Gelisah

20 4 0
                                    

Kara melentangkan tubuhnya diatas kasur, matanya memandang langit-langit kamar yang berwarna putih. Sudah 15 menit terhitung dia telah melakukan ini. Pikirannya melayang ke kejadian tadi, mengingat dimana dia melakukan hal bodoh yang rasanya dia ingin menengelamkan dirinya ke dasar lautan. Melihat kilasan balik itu, matanya terpejam meruntuki betapa bodoh dan cerobohnya dirinya.

Menghela nafas, ia gelisah memikirkan suatu hal yang sebentar lagi akan menimpa dirinya. Katakan ‘good bye’ untuk hidupnya yang damai nan tentram dan katakan ‘say hello’ untuk penderitaan yang sebentar lagi akan menimpanya.

Kara mengulingkan tubuhnya ke kanan, lalu ke kiri. Bergerak gelisah. Ia sudah berusaha untuk menghilangkan rasa gelisah dalam dirinya. Berbagai hal telah ia coba. Dari menfokuskan diri untuk menonton serial drama korea favoritenya, menonton film apapun, menggulang berbagai macam mv boyband dan girlband favoritnya, menonton daily aktivitas para idol, hingga menonton vidio funny moment biasnya pun telah ia lakukan. Tapi, hasil tetap nihil.
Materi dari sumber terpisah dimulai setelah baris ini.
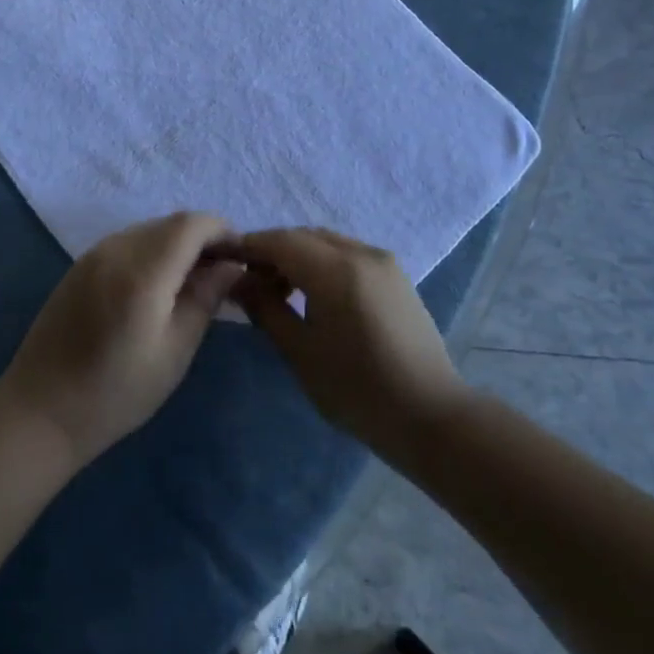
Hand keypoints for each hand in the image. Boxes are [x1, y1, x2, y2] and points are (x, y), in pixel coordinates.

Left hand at [0, 213, 241, 468]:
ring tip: (195, 281)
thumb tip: (230, 266)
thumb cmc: (116, 392)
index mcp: (142, 270)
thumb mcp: (174, 352)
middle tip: (224, 273)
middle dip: (203, 238)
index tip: (242, 255)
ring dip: (177, 244)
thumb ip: (204, 299)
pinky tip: (159, 285)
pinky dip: (152, 251)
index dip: (222, 231)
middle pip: (171, 223)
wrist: (40, 410)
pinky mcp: (80, 264)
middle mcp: (116, 248)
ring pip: (149, 230)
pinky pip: (127, 242)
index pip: (192, 224)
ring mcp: (94, 253)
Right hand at [234, 228, 467, 457]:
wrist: (431, 417)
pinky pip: (347, 254)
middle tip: (248, 280)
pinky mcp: (395, 276)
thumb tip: (238, 280)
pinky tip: (313, 294)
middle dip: (272, 251)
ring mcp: (383, 261)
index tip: (222, 258)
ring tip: (279, 291)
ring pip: (326, 243)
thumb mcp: (301, 352)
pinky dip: (322, 263)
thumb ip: (265, 308)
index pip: (280, 241)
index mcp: (336, 270)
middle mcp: (361, 253)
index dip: (248, 246)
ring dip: (297, 256)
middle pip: (303, 237)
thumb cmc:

Ia bangun dari rebahannya, mengambil ponsel yang telah tertimbun dibawah bantal. Ia mengetuk-ngetuk ponselnya dengan jari, menimbang-nimbang hal yang akan dia lakukan. Mengambil nafas, lalu mengeluarkan nafas mencoba untuk meyakinkan dirinya dengan keputusan yang dia ambil.
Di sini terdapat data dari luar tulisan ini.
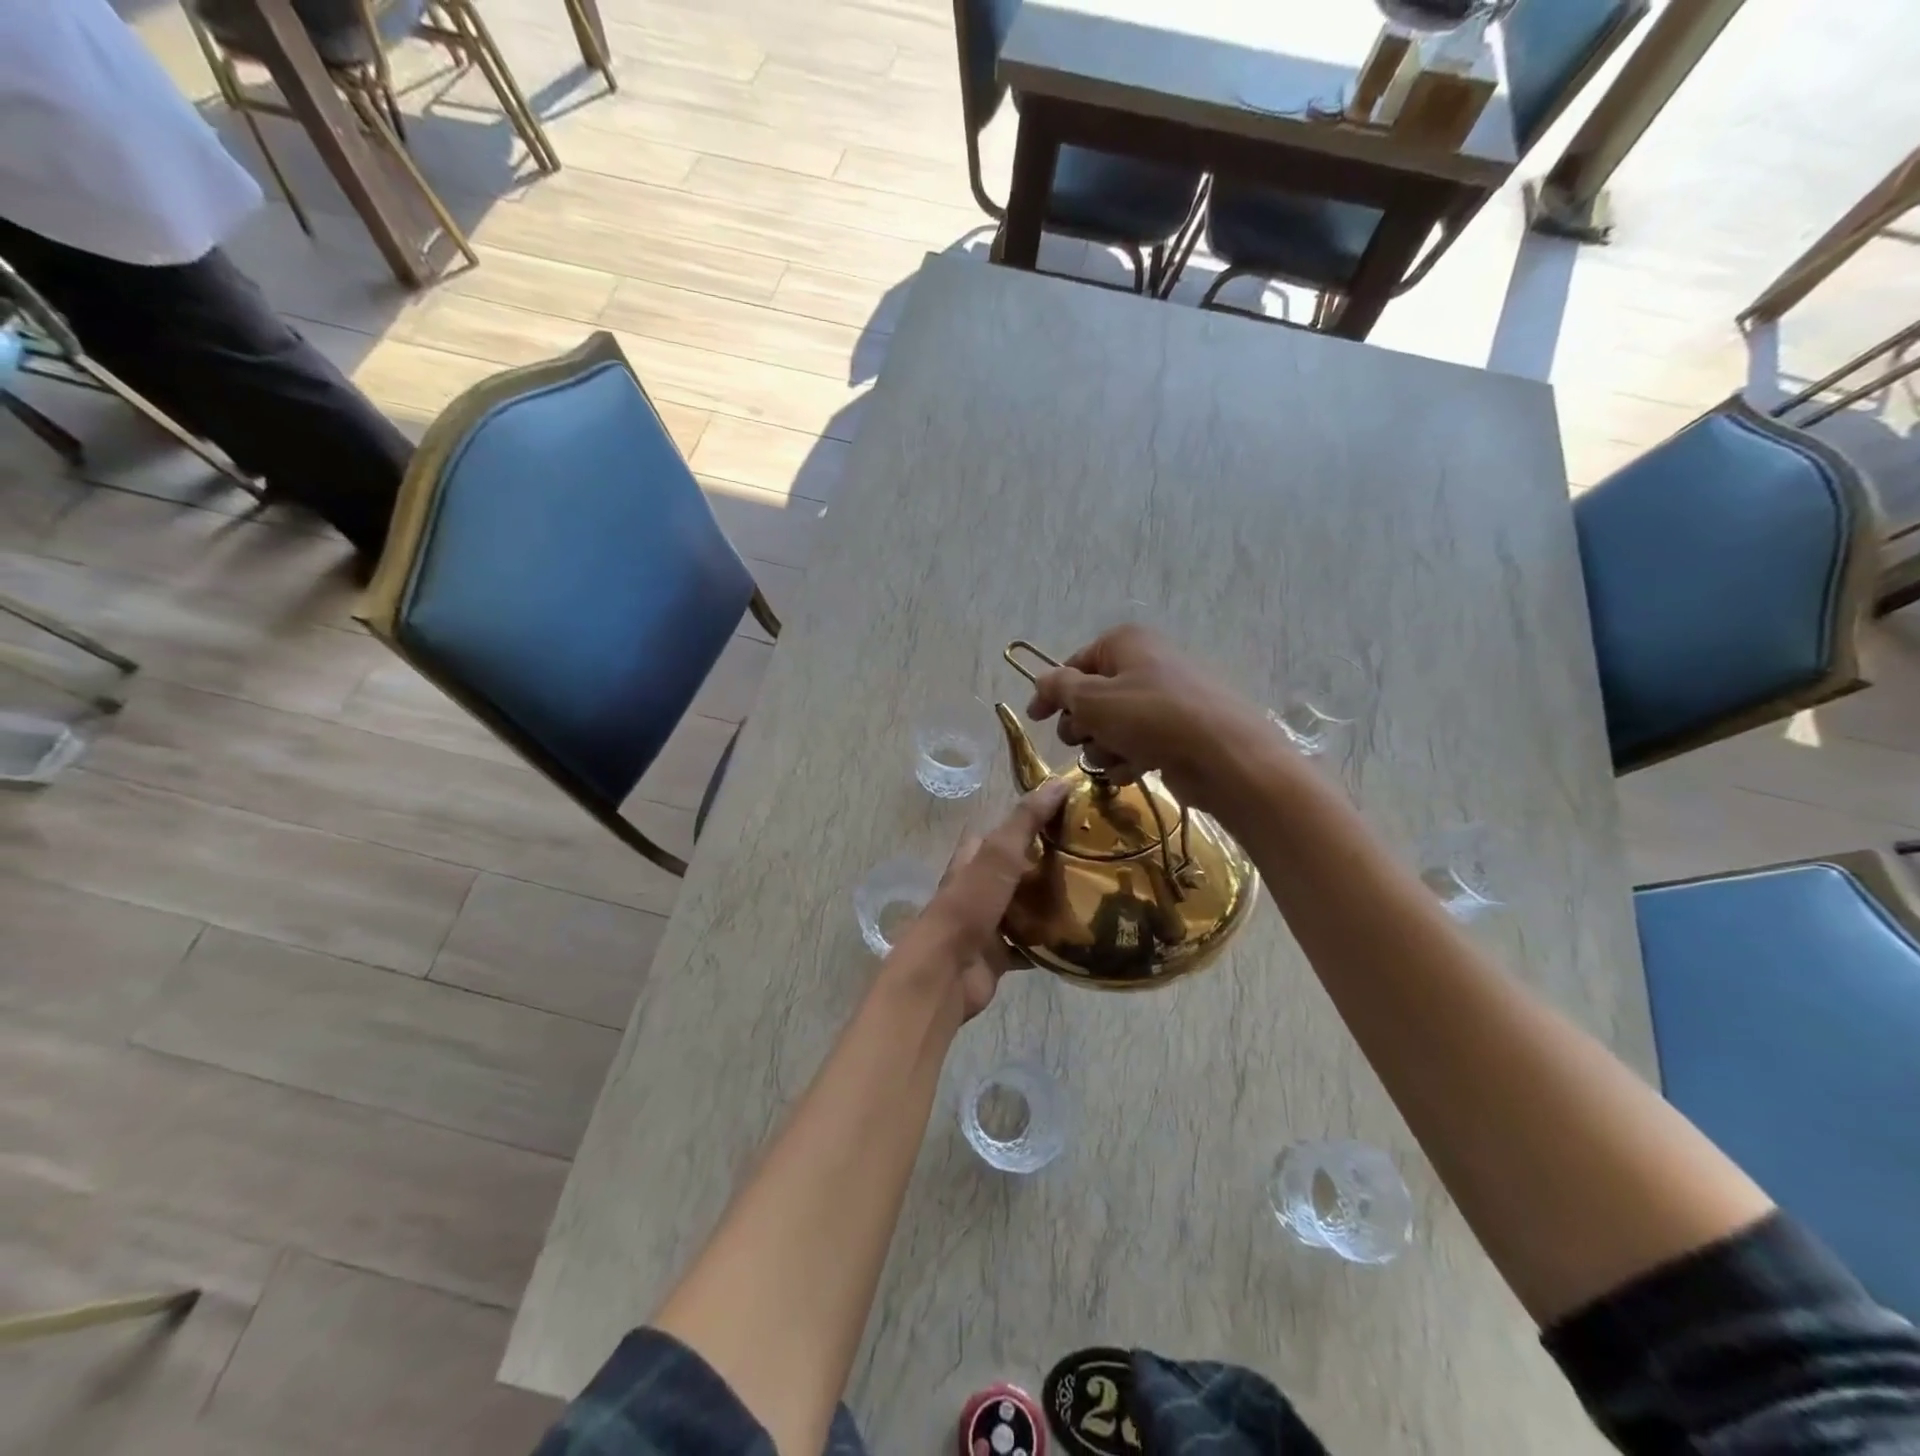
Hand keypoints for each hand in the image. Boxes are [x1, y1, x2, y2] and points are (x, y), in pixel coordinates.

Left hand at [884, 780, 1070, 1020]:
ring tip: (1093, 894)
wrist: (946, 973)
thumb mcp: (998, 854)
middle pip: (1015, 871)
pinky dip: (1049, 943)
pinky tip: (1079, 937)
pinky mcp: (998, 957)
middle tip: (1090, 858)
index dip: (1028, 821)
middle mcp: (977, 890)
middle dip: (1045, 865)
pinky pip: (1029, 945)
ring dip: (1049, 904)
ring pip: (1023, 908)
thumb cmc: (968, 906)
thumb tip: (1059, 782)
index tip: (1067, 817)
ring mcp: (986, 924)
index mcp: (972, 861)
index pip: (1000, 833)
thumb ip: (1026, 821)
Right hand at [1024, 624, 1266, 810]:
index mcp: (1125, 643)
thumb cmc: (1150, 718)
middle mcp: (1145, 664)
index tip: (1036, 718)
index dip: (1052, 692)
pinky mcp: (1177, 733)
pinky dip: (1129, 759)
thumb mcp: (1092, 699)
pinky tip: (1134, 771)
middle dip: (1082, 725)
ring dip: (1104, 747)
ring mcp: (1164, 700)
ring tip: (1117, 757)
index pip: (1074, 664)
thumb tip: (1043, 681)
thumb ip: (1058, 688)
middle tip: (1084, 738)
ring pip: (1112, 726)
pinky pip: (1138, 744)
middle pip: (1092, 698)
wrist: (1223, 756)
Jarinya membuka lock screen handphonenya, beralih memencet aplikasi berwarna hijau dengan tanda ponsel berwarna putih. Kara mengetik nama seseorang dikolom pencarian, membukannya lalu memencet  icon ponsel.

Layar ponselnya menunjukan nama kontak ‘Jeiji’. Jeiji adalah sahabatnya sejak jaman masih ingusan. Mereka sangat dekat hingga sudah seperti saudara.
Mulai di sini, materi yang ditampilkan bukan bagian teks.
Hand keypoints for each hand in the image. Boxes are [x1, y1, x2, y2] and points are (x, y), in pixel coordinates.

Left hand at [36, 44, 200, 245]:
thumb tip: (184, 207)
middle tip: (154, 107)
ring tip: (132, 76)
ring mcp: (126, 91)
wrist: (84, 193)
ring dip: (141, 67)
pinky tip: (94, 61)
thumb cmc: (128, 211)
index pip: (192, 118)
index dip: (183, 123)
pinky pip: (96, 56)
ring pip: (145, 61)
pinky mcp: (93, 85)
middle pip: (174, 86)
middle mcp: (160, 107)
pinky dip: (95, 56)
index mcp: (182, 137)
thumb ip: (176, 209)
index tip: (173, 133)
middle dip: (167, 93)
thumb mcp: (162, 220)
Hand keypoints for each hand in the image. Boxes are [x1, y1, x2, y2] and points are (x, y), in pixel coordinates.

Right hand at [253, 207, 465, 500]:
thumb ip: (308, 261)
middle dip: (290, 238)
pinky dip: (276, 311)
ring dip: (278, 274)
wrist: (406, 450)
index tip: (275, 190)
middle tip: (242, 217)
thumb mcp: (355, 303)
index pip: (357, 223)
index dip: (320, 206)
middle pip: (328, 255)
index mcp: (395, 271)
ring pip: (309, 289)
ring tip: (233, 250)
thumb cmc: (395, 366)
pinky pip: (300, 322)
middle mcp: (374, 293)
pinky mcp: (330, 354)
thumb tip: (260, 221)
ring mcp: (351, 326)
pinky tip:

“Hallo?”suara serak khas bangun tidur menembus indra pendengaran Kara. Kara tersenyum sumringah yang berbeda dengan Jeiji yang mendengkus sebal karena jam tidurnya harus  terganggu, “Ngapa lo?ganggu gue tidur aja.”

“JEIJI!”panggil Kara dengan suara riang, “I need you, Jei.”

“Ada apaann?” Jeiji mengubah posisinya menjadi duduk bersandar di kepala ranjang. Matanya melirik jam dinding kamarnya yang menunjukan pukul 10.30. Matanya sudah berat, tapi ada hal yang sedang memerlukan dirinya.

“Jei, gue mau cerita tentang kejadian tadi sore.”nada bicara Kara memelan. Jeiji menyengit binggung, sore ini mereka memang tidak pulang bersama karena Jeiji ada kerja kelompok. Kara diam sebentar dan Jeiji dengan sabar menunggu sahabatnya berbicara.

Kara mengabil nafas panjang sebelum menceritakan kejadian sore tadi dengan detail. Dari ia yang melihat gerombolan anak belakang sampai ia yang mengintip syailen tawuran yang berakhir ia yang ketahuan. Kara mengakhiri ceritanya dengan hembuan nafas lelah, “Jadi gitu ceritanya. Menurut lo gue harus gimana?”

“Gue nggak tahu harus ngasih saran apa, tapi gue sebel sama lo. Lo udah tau ceroboh ya nggak usah pergi ke tempat yang bisa ngerugiin diri lo sendiri. Syailen itu berkuasa banget. Mungkin dalam waktu kurang dari 24 jam bahkan kemungkinan sekarang mereka udah tau lo itu siapa.”Jeiji berbicara dengan nada santai.